Written task
Only the lines from the one holding "MEHR ERFAHREN" to the final line of the material below belong in the answer, transcribed exactly.

- Opening Delimiter -

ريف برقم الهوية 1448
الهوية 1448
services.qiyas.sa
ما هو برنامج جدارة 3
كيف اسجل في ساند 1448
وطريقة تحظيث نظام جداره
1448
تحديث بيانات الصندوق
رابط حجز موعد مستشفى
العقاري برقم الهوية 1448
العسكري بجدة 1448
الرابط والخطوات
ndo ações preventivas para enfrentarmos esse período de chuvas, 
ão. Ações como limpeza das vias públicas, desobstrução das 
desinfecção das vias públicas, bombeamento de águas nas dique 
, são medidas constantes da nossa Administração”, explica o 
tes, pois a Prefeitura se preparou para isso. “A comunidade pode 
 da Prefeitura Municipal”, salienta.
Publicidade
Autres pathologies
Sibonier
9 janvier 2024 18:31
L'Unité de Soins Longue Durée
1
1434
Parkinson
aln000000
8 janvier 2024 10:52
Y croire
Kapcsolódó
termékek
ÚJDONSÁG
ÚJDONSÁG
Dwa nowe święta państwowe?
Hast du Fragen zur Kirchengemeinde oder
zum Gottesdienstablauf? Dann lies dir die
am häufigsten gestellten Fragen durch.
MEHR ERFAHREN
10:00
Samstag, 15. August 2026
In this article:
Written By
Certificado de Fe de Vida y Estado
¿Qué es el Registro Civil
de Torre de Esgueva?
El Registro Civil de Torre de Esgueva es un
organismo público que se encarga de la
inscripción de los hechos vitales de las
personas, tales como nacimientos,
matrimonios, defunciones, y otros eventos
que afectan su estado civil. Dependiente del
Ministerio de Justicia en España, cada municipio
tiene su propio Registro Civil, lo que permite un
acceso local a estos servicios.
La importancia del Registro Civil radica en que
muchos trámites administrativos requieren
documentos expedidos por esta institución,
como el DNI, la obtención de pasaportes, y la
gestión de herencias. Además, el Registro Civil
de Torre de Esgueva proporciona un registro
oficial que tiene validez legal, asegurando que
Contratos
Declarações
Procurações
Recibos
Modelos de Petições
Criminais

- Closing Delimiter -

Response
MEHR ERFAHREN
10:00
Samstag, 15. August 2026
In this article:
Written By
Certificado de Fe de Vida y Estado
¿Qué es el Registro Civil
de Torre de Esgueva?
El Registro Civil de Torre de Esgueva es un
organismo público que se encarga de la
inscripción de los hechos vitales de las
personas, tales como nacimientos,
matrimonios, defunciones, y otros eventos
que afectan su estado civil. Dependiente del
Ministerio de Justicia en España, cada municipio
tiene su propio Registro Civil, lo que permite un
acceso local a estos servicios.
La importancia del Registro Civil radica en que
muchos trámites administrativos requieren
documentos expedidos por esta institución,
como el DNI, la obtención de pasaportes, y la
gestión de herencias. Además, el Registro Civil
de Torre de Esgueva proporciona un registro
oficial que tiene validez legal, asegurando que
Contratos
Declarações
Procurações
Recibos
Modelos de Petições
Criminais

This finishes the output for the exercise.